Those bright safety reflectors, aka “retroreflectors,” on sneakers, running apparel and bike fenders are taking on an illuminating new role: detecting bioterrorism threats and diagnosing everyday infectious diseases.
Led by Richard Willson of the University of Houston, scientists from the University of Texas and Sandia National Laboratories are developing an ultrasensitive, all-in-one device that utilizes retroreflectors to rapidly tell first-responders exactly which disease-causing microbe has been deployed in a bioterrorism attack.
Additionally, the scientists are also developing technology intended for use in doctors’ offices and clinics where retroreflectors could provide a rapid, on-site diagnosis of common infectious diseases before patients leave, thus eliminating the wait for test results.

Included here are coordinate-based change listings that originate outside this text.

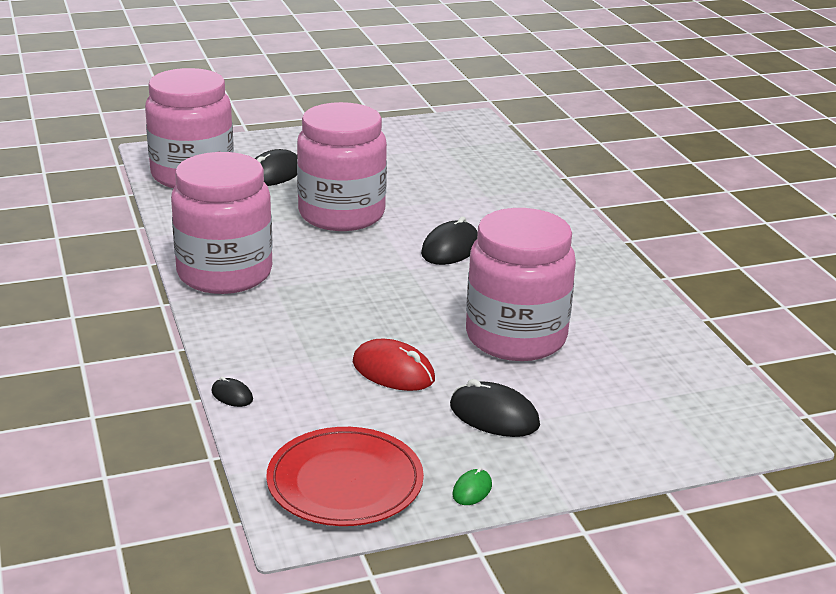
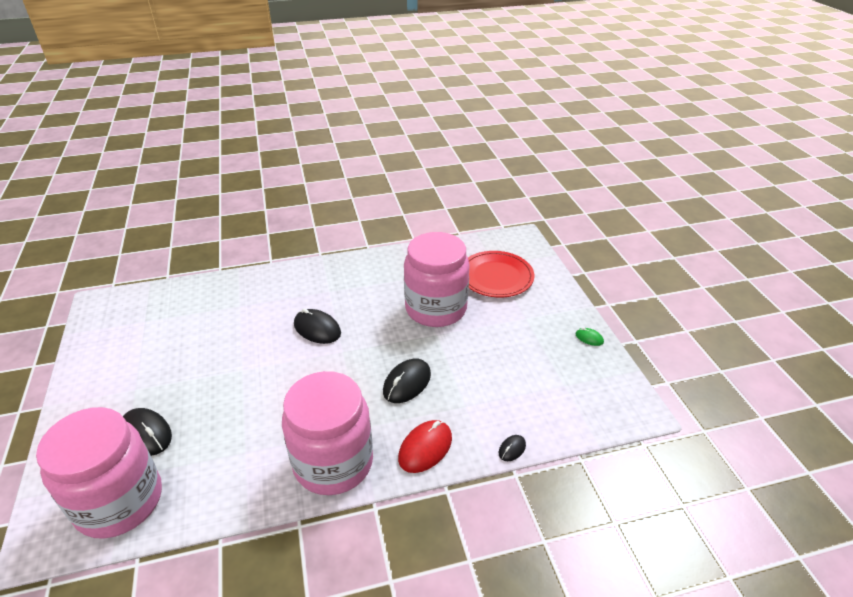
camera: 85 degrees left, 10 degrees up
red plate [266,427,424,526] -> red plate moved to [468,251,535,297]
pink jar [297,102,387,231] -> none
red mouse [353,339,435,391] -> red mouse moved to [398,420,452,473]
black mouse [450,379,540,437] -> black mouse moved to [383,359,431,403]

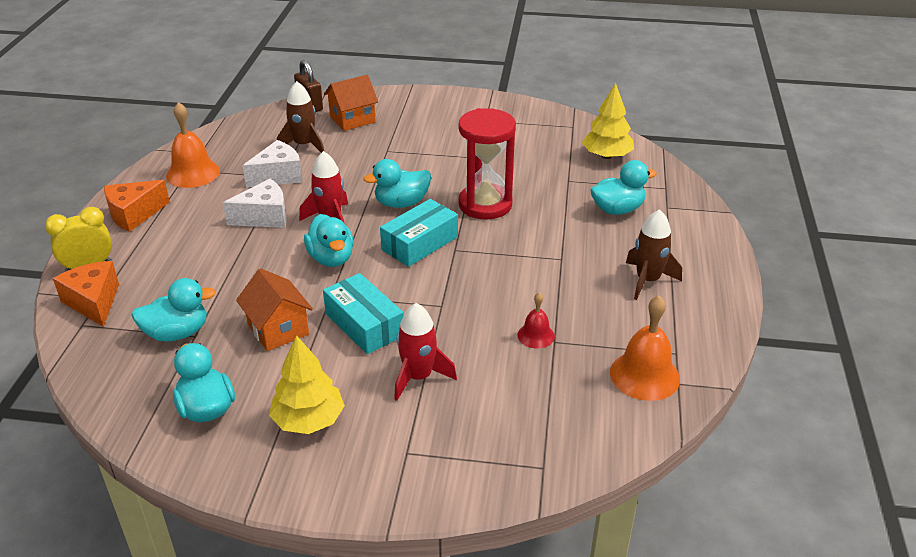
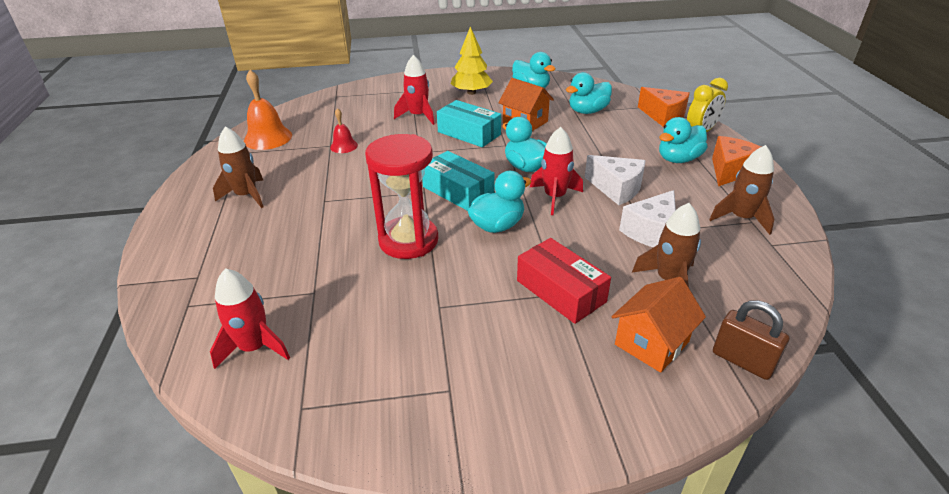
camera: 165 degrees right, 0 degrees up
orange bell [166,102,220,188] -> brown rocket [709,145,774,235]
white cheese [223,179,287,228] -> white cheese turned 105 degrees counterclockwise [585,155,646,205]
turquoise box [380,199,458,267] -> turquoise box turned 75 degrees counterclockwise [422,151,495,211]
yellow tree [582,83,634,159] -> red rocket [210,268,290,369]
turquoise duck [590,160,657,215] -> turquoise duck moved to [659,117,707,163]
none -> red box [517,238,611,324]

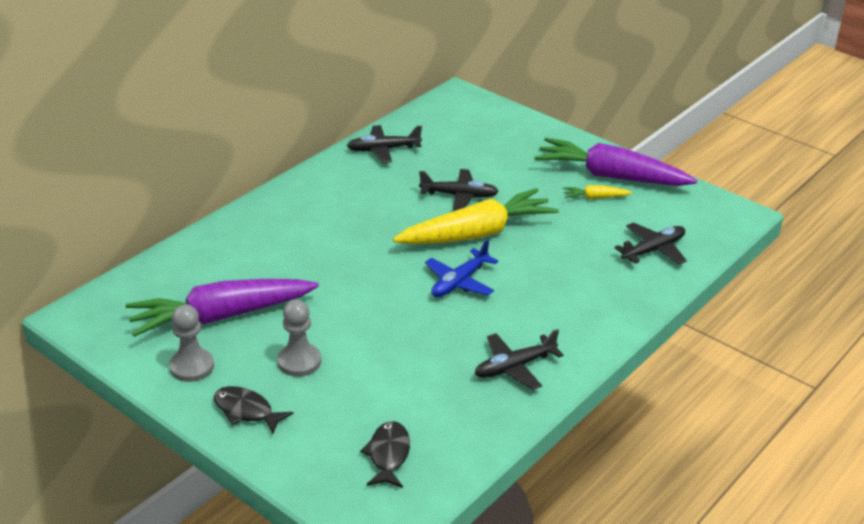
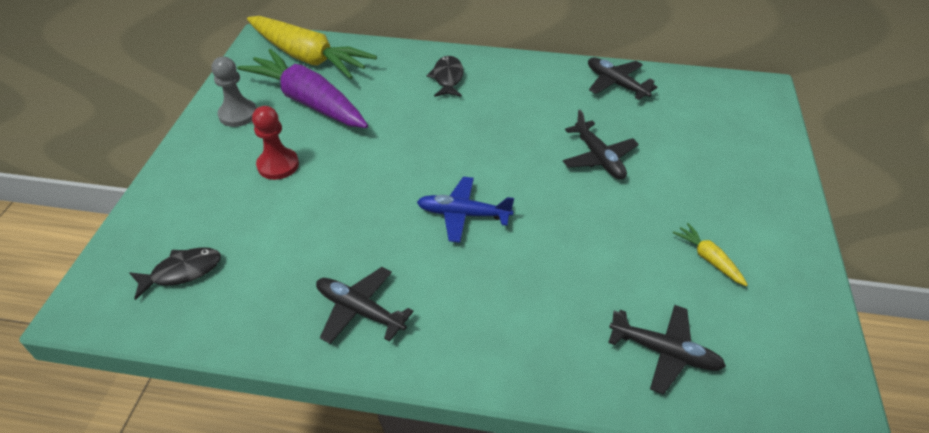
camera: 60 degrees right, 10 degrees up
black fish [214,386,294,434] -> black fish moved to [427,56,464,97]
grey pawn [277,300,321,377] -> red pawn [252,106,299,180]
yellow carrot [393,188,559,244] -> yellow carrot moved to [247,16,377,79]
purple carrot [534,138,697,186] -> none

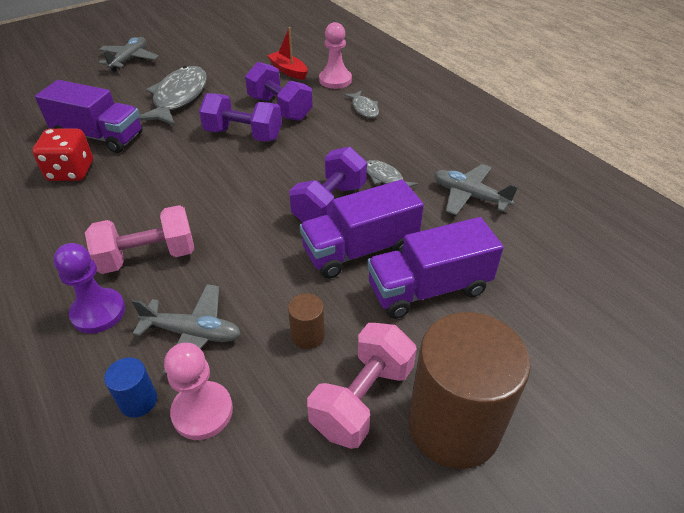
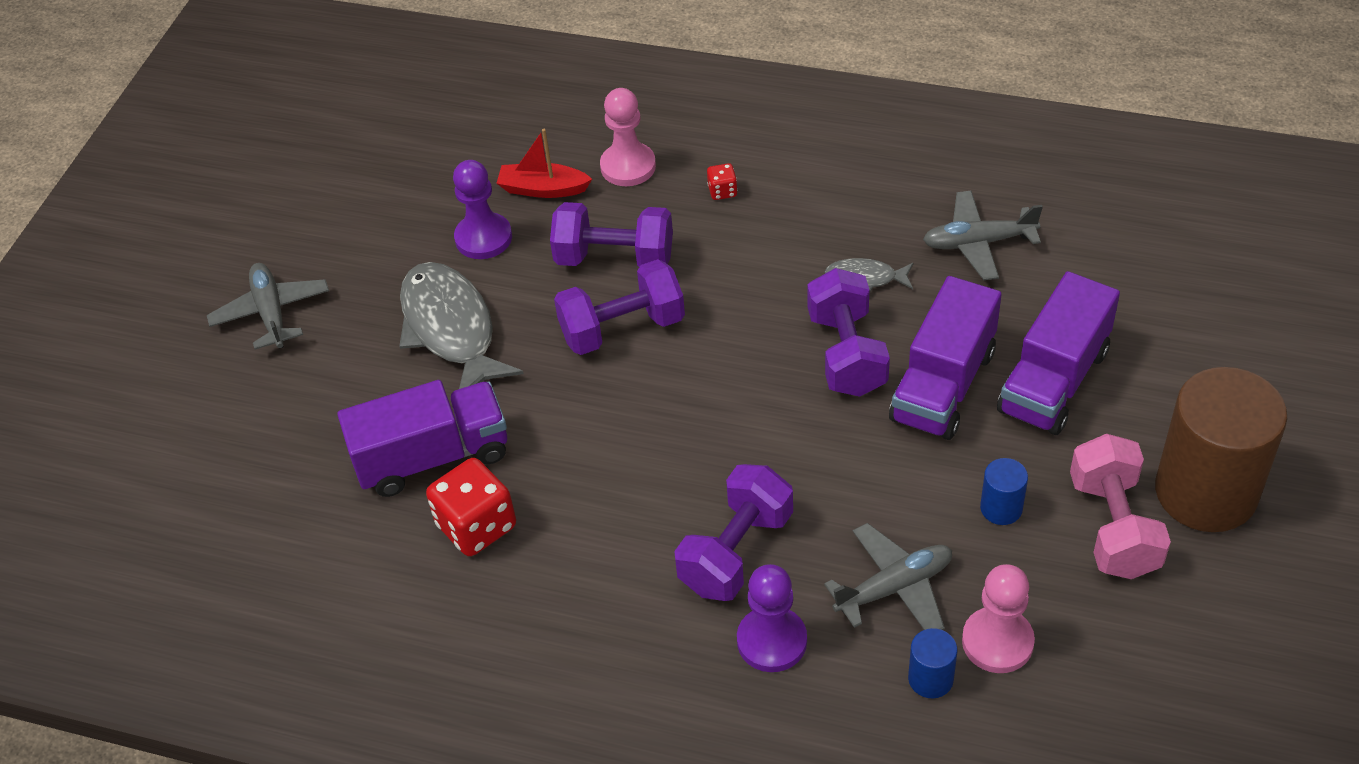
camera: 35 degrees left, 5 degrees up
pink dumbbell [85,205,194,274] -> purple dumbbell [674,464,793,601]
brown cylinder [288,293,325,349] -> blue cylinder [980,458,1028,525]
grey fish [344,90,379,118] -> red dice [707,163,737,200]
none -> purple pawn [453,160,512,259]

Researchers were able to design retroreflectors so small that 200 would fit in the dot over the letter “i.” These microfabricated retroreflectors were given a biochemical surface capable of detecting pathogens, effectively making them a lab-on-a-chip, with minute channels that can process small amounts of blood or other fluids.
For example, as it flows through the channels, a sample fluid containing bacteria would cause parts of the reflectors to go dark, signaling a positive test. If the fluid sample was free of the bacteria or disease-causing virus, the reflectors would shine brightly.
“Right now, we have seven channels in our device,” researcher Balakrishnan Raja, part of Willson’s team, said in a news release. “So we can test for seven different infections at once, but we could make more channels. That’s one of our long-term goals — to multiplex the device and detect many pathogens at once.”
Normally, pathogen detection is an intricate process that involves extracting blood and labeling nucleic acids with special dyes, all of which requires elaborate instrumentation, complex optical equipment and time. Wilson and his colleagues are proposing a device that could provide more immediate results and is small enough to be carried by first responders or doctors.
Researchers clinically demonstrated retroreflectors that were successful at identifying fluid samples containing a bacteria that causes Mediterranean spotted fever. Wilson and his team presented their project this week at the National Meeting and Exposition of the American Chemical Society.